HiFi-123: Towards High-fidelity One Image to 3D Content Generation
Wangbo Yu, Li Yuan, Yan-Pei Cao, Xiangjun Gao, Xiaoyu Li, Wenbo Hu, Long Quan, Ying Shan, Yonghong Tian
TL;DR
HiFi-123 tackles the challenge of generating high-fidelity, multi-view-consistent 3D content from a single image. It introduces two core innovations: RGNV, a Reference-Guided Novel View Enhancement that uses depth-conditioned DDIM inversion and attention injection to transfer reference textures to novel views, and RGSD, a Reference-Guided State Distillation loss that guides refinement of image-to-3D pipelines by distilling intermediate states from the RGNV process. When integrated, RGNV serves as a plug-in to diffusion-based zero-shot view synthesis, while RGSD improves the texture and color realism in the refined 3D representations, achieving state-of-the-art performance on both zero-shot novel-view synthesis and image-to-3D generation. The approach is validated through quantitative metrics and qualitative comparisons, with practical implications for accessible, high-quality 3D asset creation, albeit with limitations related to reliance on an initial coarse view and potential 3D ambiguities from a single reference image.
Abstract
Recent advances in diffusion models have enabled 3D generation from a single image. However, current methods often produce suboptimal results for novel views, with blurred textures and deviations from the reference image, limiting their practical applications. In this paper, we introduce HiFi-123, a method designed for high-fidelity and multi-view consistent 3D generation. Our contributions are twofold: First, we propose a Reference-Guided Novel View Enhancement (RGNV) technique that significantly improves the fidelity of diffusion-based zero-shot novel view synthesis methods.
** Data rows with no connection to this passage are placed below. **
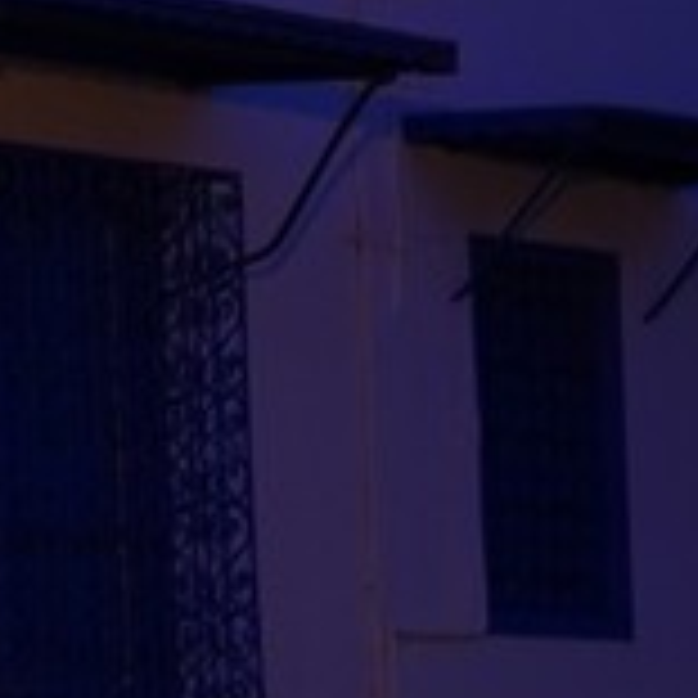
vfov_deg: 8.1
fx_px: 4950
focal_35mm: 217
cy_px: 554
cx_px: -1914
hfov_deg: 6.7
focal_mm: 33
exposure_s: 1/6
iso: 800
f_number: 4.5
Second, capitalizing on the RGNV, we present a novel Reference-Guided State Distillation (RGSD) loss. When incorporated into the optimization-based image-to-3D pipeline, our method significantly improves 3D generation quality, achieving state-of-the-art performance. Comprehensive evaluations demonstrate the effectiveness of our approach over existing methods, both qualitatively and quantitatively. Video results are available on the project page.